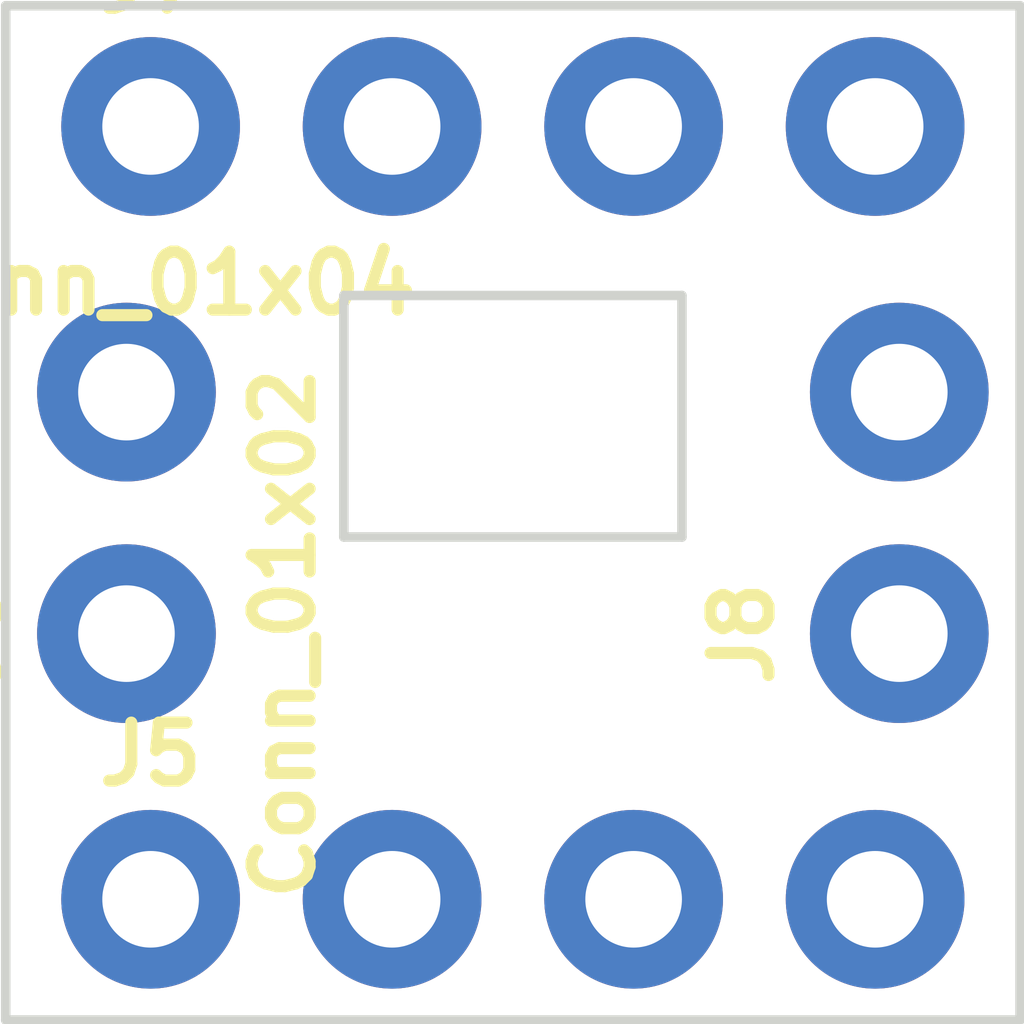
<source format=kicad_pcb>
(kicad_pcb (version 20171130) (host pcbnew "(5.1.2)-2")

  (general
    (thickness 1.6)
    (drawings 8)
    (tracks 0)
    (zones 0)
    (modules 4)
    (nets 5)
  )

  (page A4)
  (layers
    (0 F.Cu signal)
    (31 B.Cu signal)
    (32 B.Adhes user)
    (33 F.Adhes user)
    (34 B.Paste user)
    (35 F.Paste user)
    (36 B.SilkS user)
    (37 F.SilkS user)
    (38 B.Mask user)
    (39 F.Mask user)
    (40 Dwgs.User user)
    (41 Cmts.User user)
    (42 Eco1.User user)
    (43 Eco2.User user)
    (44 Edge.Cuts user)
    (45 Margin user)
    (46 B.CrtYd user)
    (47 F.CrtYd user)
    (48 B.Fab user)
    (49 F.Fab user)
  )

  (setup
    (last_trace_width 0.25)
    (trace_clearance 0.2)
    (zone_clearance 0.508)
    (zone_45_only no)
    (trace_min 0.2)
    (via_size 0.8)
    (via_drill 0.4)
    (via_min_size 0.4)
    (via_min_drill 0.3)
    (uvia_size 0.3)
    (uvia_drill 0.1)
    (uvias_allowed no)
    (uvia_min_size 0.2)
    (uvia_min_drill 0.1)
    (edge_width 0.1)
    (segment_width 0.2)
    (pcb_text_width 0.3)
    (pcb_text_size 1.5 1.5)
    (mod_edge_width 0.15)
    (mod_text_size 1 1)
    (mod_text_width 0.15)
    (pad_size 1.524 1.524)
    (pad_drill 0.762)
    (pad_to_mask_clearance 0)
    (aux_axis_origin 0 0)
    (visible_elements 7FF9FFFF)
    (pcbplotparams
      (layerselection 0x010fc_ffffffff)
      (usegerberextensions false)
      (usegerberattributes false)
      (usegerberadvancedattributes false)
      (creategerberjobfile false)
      (excludeedgelayer true)
      (linewidth 0.100000)
      (plotframeref false)
      (viasonmask false)
      (mode 1)
      (useauxorigin false)
      (hpglpennumber 1)
      (hpglpenspeed 20)
      (hpglpendiameter 15.000000)
      (psnegative false)
      (psa4output false)
      (plotreference true)
      (plotvalue true)
      (plotinvisibletext false)
      (padsonsilk false)
      (subtractmaskfromsilk false)
      (outputformat 1)
      (mirror false)
      (drillshape 1)
      (scaleselection 1)
      (outputdirectory ""))
  )

  (net 0 "")
  (net 1 GND)
  (net 2 5V)
  (net 3 LED_5V_CLOCK)
  (net 4 LED_5V_DATA)

  (net_class Default "This is the default net class."
    (clearance 0.2)
    (trace_width 0.25)
    (via_dia 0.8)
    (via_drill 0.4)
    (uvia_dia 0.3)
    (uvia_drill 0.1)
    (add_net 5V)
    (add_net GND)
    (add_net LED_5V_CLOCK)
    (add_net LED_5V_DATA)
  )

  (module Custom:1X02_ACTUAL_SIZE (layer F.Cu) (tedit 5E1A2FB6) (tstamp 5E1A46F3)
    (at 169.164 89.916 90)
    (descr "PLATED THROUGH HOLE - NO SILK OUTLINE")
    (tags "PLATED THROUGH HOLE - NO SILK OUTLINE")
    (path /5E1A5003)
    (attr virtual)
    (fp_text reference J8 (at 0 -1.651 90) (layer F.SilkS)
      (effects (font (size 0.6096 0.6096) (thickness 0.127)))
    )
    (fp_text value Conn_01x02 (at 0 1.651 90) (layer F.SilkS)
      (effects (font (size 0.6096 0.6096) (thickness 0.127)))
    )
    (fp_line (start -1.52 -1.27) (end -1.52 1.27) (layer Dwgs.User) (width 0.12))
    (fp_line (start 4.06 -1.27) (end -1.52 -1.27) (layer Dwgs.User) (width 0.12))
    (fp_line (start 4.06 1.27) (end 4.06 -1.27) (layer Dwgs.User) (width 0.12))
    (fp_line (start -1.52 1.27) (end 4.06 1.27) (layer Dwgs.User) (width 0.12))
    (pad 2 thru_hole circle (at 2.54 0 90) (size 1.8796 1.8796) (drill 1.016) (layers *.Cu *.Mask)
      (solder_mask_margin 0.1016))
    (pad 1 thru_hole circle (at 0 0 90) (size 1.8796 1.8796) (drill 1.016) (layers *.Cu *.Mask)
      (net 3 LED_5V_CLOCK) (solder_mask_margin 0.1016))
  )

  (module Custom:1X04_ACTUAL_SIZE (layer F.Cu) (tedit 5E1A2EF9) (tstamp 5E1A46E9)
    (at 161.29 84.582)
    (descr "PLATED THROUGH HOLE - 4 PIN NO SILK OUTLINE")
    (tags "PLATED THROUGH HOLE - 4 PIN NO SILK OUTLINE")
    (path /5E1A4AFD)
    (attr virtual)
    (fp_text reference J7 (at 0 -1.524) (layer F.SilkS)
      (effects (font (size 0.6096 0.6096) (thickness 0.127)))
    )
    (fp_text value Conn_01x04 (at 0 1.651) (layer F.SilkS)
      (effects (font (size 0.6096 0.6096) (thickness 0.127)))
    )
    (fp_line (start -1.52 1.27) (end -1.52 -1.27) (layer Dwgs.User) (width 0.12))
    (fp_line (start 9.14 1.27) (end -1.52 1.27) (layer Dwgs.User) (width 0.12))
    (fp_line (start 9.14 -1.27) (end 9.14 1.27) (layer Dwgs.User) (width 0.12))
    (fp_line (start -1.52 -1.27) (end 9.14 -1.27) (layer Dwgs.User) (width 0.12))
    (pad 4 thru_hole circle (at 7.62 0) (size 1.8796 1.8796) (drill 1.016) (layers *.Cu *.Mask)
      (solder_mask_margin 0.1016))
    (pad 3 thru_hole circle (at 5.08 0) (size 1.8796 1.8796) (drill 1.016) (layers *.Cu *.Mask)
      (solder_mask_margin 0.1016))
    (pad 2 thru_hole circle (at 2.54 0) (size 1.8796 1.8796) (drill 1.016) (layers *.Cu *.Mask)
      (net 4 LED_5V_DATA) (solder_mask_margin 0.1016))
    (pad 1 thru_hole circle (at 0 0) (size 1.8796 1.8796) (drill 1.016) (layers *.Cu *.Mask)
      (solder_mask_margin 0.1016))
  )

  (module Custom:1X02_ACTUAL_SIZE (layer F.Cu) (tedit 5E1A2FB6) (tstamp 5E1A46DD)
    (at 161.036 89.916 90)
    (descr "PLATED THROUGH HOLE - NO SILK OUTLINE")
    (tags "PLATED THROUGH HOLE - NO SILK OUTLINE")
    (path /5E1A5EED)
    (attr virtual)
    (fp_text reference J6 (at 0 -1.651 90) (layer F.SilkS)
      (effects (font (size 0.6096 0.6096) (thickness 0.127)))
    )
    (fp_text value Conn_01x02 (at 0 1.651 90) (layer F.SilkS)
      (effects (font (size 0.6096 0.6096) (thickness 0.127)))
    )
    (fp_line (start -1.52 -1.27) (end -1.52 1.27) (layer Dwgs.User) (width 0.12))
    (fp_line (start 4.06 -1.27) (end -1.52 -1.27) (layer Dwgs.User) (width 0.12))
    (fp_line (start 4.06 1.27) (end 4.06 -1.27) (layer Dwgs.User) (width 0.12))
    (fp_line (start -1.52 1.27) (end 4.06 1.27) (layer Dwgs.User) (width 0.12))
    (pad 2 thru_hole circle (at 2.54 0 90) (size 1.8796 1.8796) (drill 1.016) (layers *.Cu *.Mask)
      (solder_mask_margin 0.1016))
    (pad 1 thru_hole circle (at 0 0 90) (size 1.8796 1.8796) (drill 1.016) (layers *.Cu *.Mask)
      (net 2 5V) (solder_mask_margin 0.1016))
  )

  (module Custom:1X04_ACTUAL_SIZE (layer F.Cu) (tedit 5E1A2EF9) (tstamp 5E1A46D3)
    (at 161.29 92.71)
    (descr "PLATED THROUGH HOLE - 4 PIN NO SILK OUTLINE")
    (tags "PLATED THROUGH HOLE - 4 PIN NO SILK OUTLINE")
    (path /5E1A3CFF)
    (attr virtual)
    (fp_text reference J5 (at 0 -1.524) (layer F.SilkS)
      (effects (font (size 0.6096 0.6096) (thickness 0.127)))
    )
    (fp_text value Conn_01x04 (at 0 1.651) (layer F.SilkS)
      (effects (font (size 0.6096 0.6096) (thickness 0.127)))
    )
    (fp_line (start -1.52 1.27) (end -1.52 -1.27) (layer Dwgs.User) (width 0.12))
    (fp_line (start 9.14 1.27) (end -1.52 1.27) (layer Dwgs.User) (width 0.12))
    (fp_line (start 9.14 -1.27) (end 9.14 1.27) (layer Dwgs.User) (width 0.12))
    (fp_line (start -1.52 -1.27) (end 9.14 -1.27) (layer Dwgs.User) (width 0.12))
    (pad 4 thru_hole circle (at 7.62 0) (size 1.8796 1.8796) (drill 1.016) (layers *.Cu *.Mask)
      (solder_mask_margin 0.1016))
    (pad 3 thru_hole circle (at 5.08 0) (size 1.8796 1.8796) (drill 1.016) (layers *.Cu *.Mask)
      (solder_mask_margin 0.1016))
    (pad 2 thru_hole circle (at 2.54 0) (size 1.8796 1.8796) (drill 1.016) (layers *.Cu *.Mask)
      (net 1 GND) (solder_mask_margin 0.1016))
    (pad 1 thru_hole circle (at 0 0) (size 1.8796 1.8796) (drill 1.016) (layers *.Cu *.Mask)
      (solder_mask_margin 0.1016))
  )

  (gr_line (start 159.766 93.98) (end 159.766 83.312) (layer Edge.Cuts) (width 0.1) (tstamp 5E1BBE47))
  (gr_line (start 170.434 83.312) (end 159.766 83.312) (layer Edge.Cuts) (width 0.1))
  (gr_line (start 170.434 93.98) (end 170.434 83.312) (layer Edge.Cuts) (width 0.1))
  (gr_line (start 159.766 93.98) (end 170.434 93.98) (layer Edge.Cuts) (width 0.1))
  (gr_line (start 163.322 86.36) (end 163.322 88.9) (layer Edge.Cuts) (width 0.1) (tstamp 5E1BBAA0))
  (gr_line (start 166.878 86.36) (end 163.322 86.36) (layer Edge.Cuts) (width 0.1))
  (gr_line (start 166.878 88.9) (end 166.878 86.36) (layer Edge.Cuts) (width 0.1))
  (gr_line (start 163.322 88.9) (end 166.878 88.9) (layer Edge.Cuts) (width 0.1))

)

</source>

-------

§ **PROBLEM TO WORK ON**: Retype only the stretch of lines above starting at the one with "(via_dia 0.8)" and stopping at the one with "(at 169.164 89.916 90)", exactly as written, with both kept.

§ **TASK RESPONSE**:
    (via_dia 0.8)
    (via_drill 0.4)
    (uvia_dia 0.3)
    (uvia_drill 0.1)
    (add_net 5V)
    (add_net GND)
    (add_net LED_5V_CLOCK)
    (add_net LED_5V_DATA)
  )

  (module Custom:1X02_ACTUAL_SIZE (layer F.Cu) (tedit 5E1A2FB6) (tstamp 5E1A46F3)
    (at 169.164 89.916 90)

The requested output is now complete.